New England Patriots quarterback Tom Brady’s first ever trip to unrestricted free agency is only two days away, and with the legal tampering period beginning on Monday he will soon get a concrete feel for his market. While everything seems possible at this point in time, it appears as if Brady’s market may not be as robust as initially projected. In fact, if NFL Network’s Ian Rapoport is to be believed, only three teams remain in the running.
“There are some teams we know are going to be interested. The Los Angeles Chargers [...] they’re expected to make a bit of a run at Tom Brady. The Tampa Bay Buccaneers are another team that have some interest in Brady. Other than that, it seems to be the Patriots who have the most interest,” Rapoport said on Monday while also pointing out that neither the San Francisco 49ers nor the Las Vegas Raiders are expected to pursue the future Hall of Famer.
One major question was also posted during the segment: Where does Brady actually want to play? New England obviously has the system and the familiarity as well as a long and successful history with him, but both Los Angeles and Tampa Bay could try to lure the 42-year-old their way with financially superior offers and an improved supporting cast — the latter apparently being more important to Brady than the raw numbers of a new deal.
The Patriots, meanwhile, have only limited resources at their disposal to improve what has been a struggling offense in 2019. According to salary cap expert Miguel Benzan, the team is only $19.5 million under the cap at the moment with the contract for Devin McCourty not yet processed. Both the veteran safety and a potential Brady deal would cut significantly into this number, in turn limiting the team’s free agency potency.

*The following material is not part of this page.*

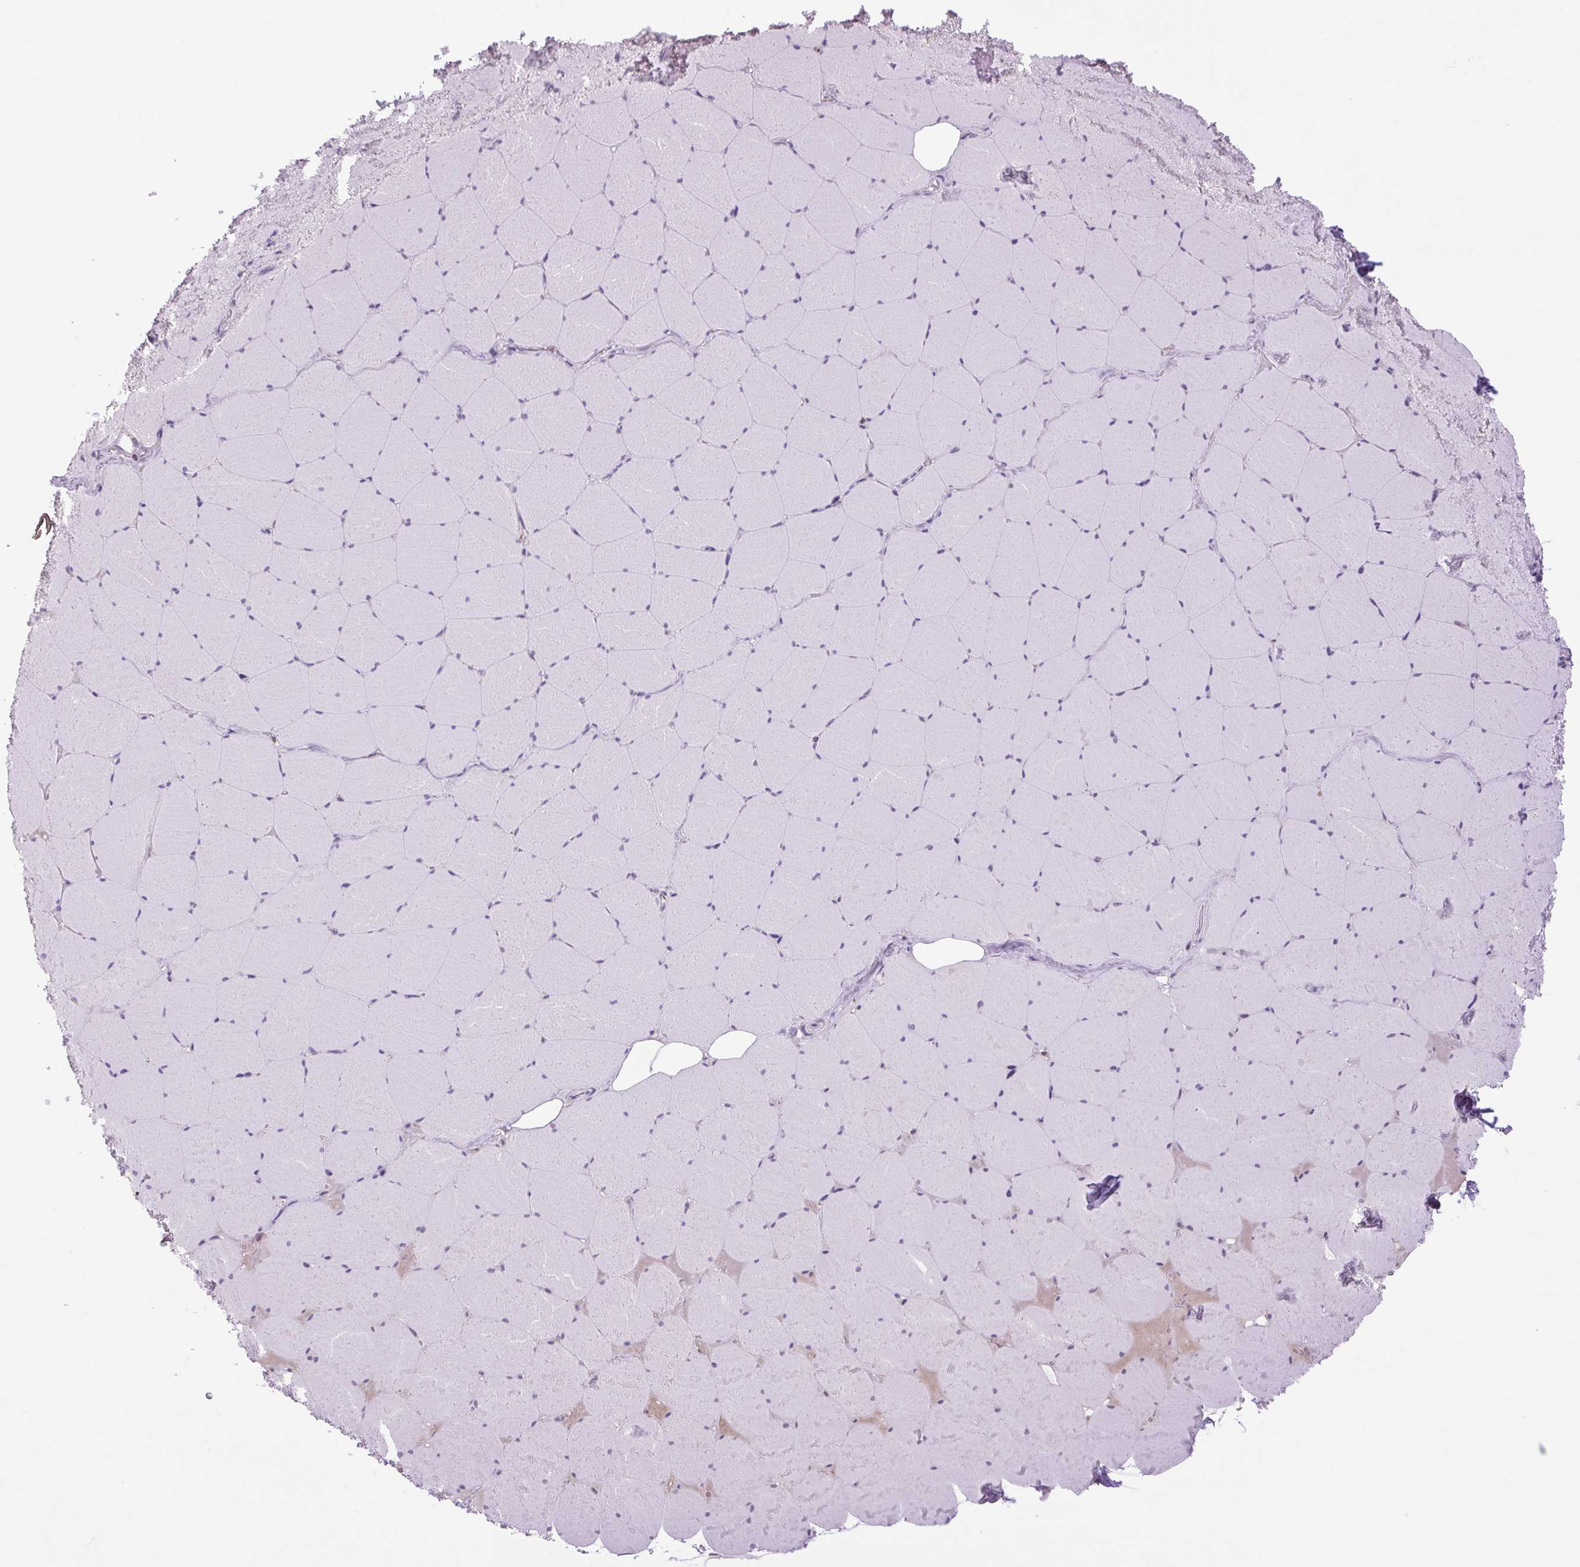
{"staining": {"intensity": "negative", "quantity": "none", "location": "none"}, "tissue": "skeletal muscle", "cell_type": "Myocytes", "image_type": "normal", "snomed": [{"axis": "morphology", "description": "Normal tissue, NOS"}, {"axis": "topography", "description": "Skeletal muscle"}, {"axis": "topography", "description": "Head-Neck"}], "caption": "High power microscopy photomicrograph of an immunohistochemistry micrograph of benign skeletal muscle, revealing no significant positivity in myocytes. (IHC, brightfield microscopy, high magnification).", "gene": "SCO2", "patient": {"sex": "male", "age": 66}}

Would this hurt New England’s chances of convincing Brady to return? Or will the market — or the apparent lack thereof outside of three teams total — cause him to reconsider his options and eventually stay with the Patriots after all? The latter scenario appears to be the best case for both parties involved, but a lot can change during the league’s legal tampering period and with Brady’s camp being able to negotiate with all teams.
For the Patriots, meanwhile, the timeline remains in place. If they want to re-sign Brady, they better do so before the new league year begins on Wednesday. Otherwise, his contract would void and the entire signing bonus of $13.5 million would hit the team’s books to further limit the financial flexibility this offseason. If, however, a deal is reached before that deadline, that number would be split in half and prorated over the 2020 and 2021 seasons.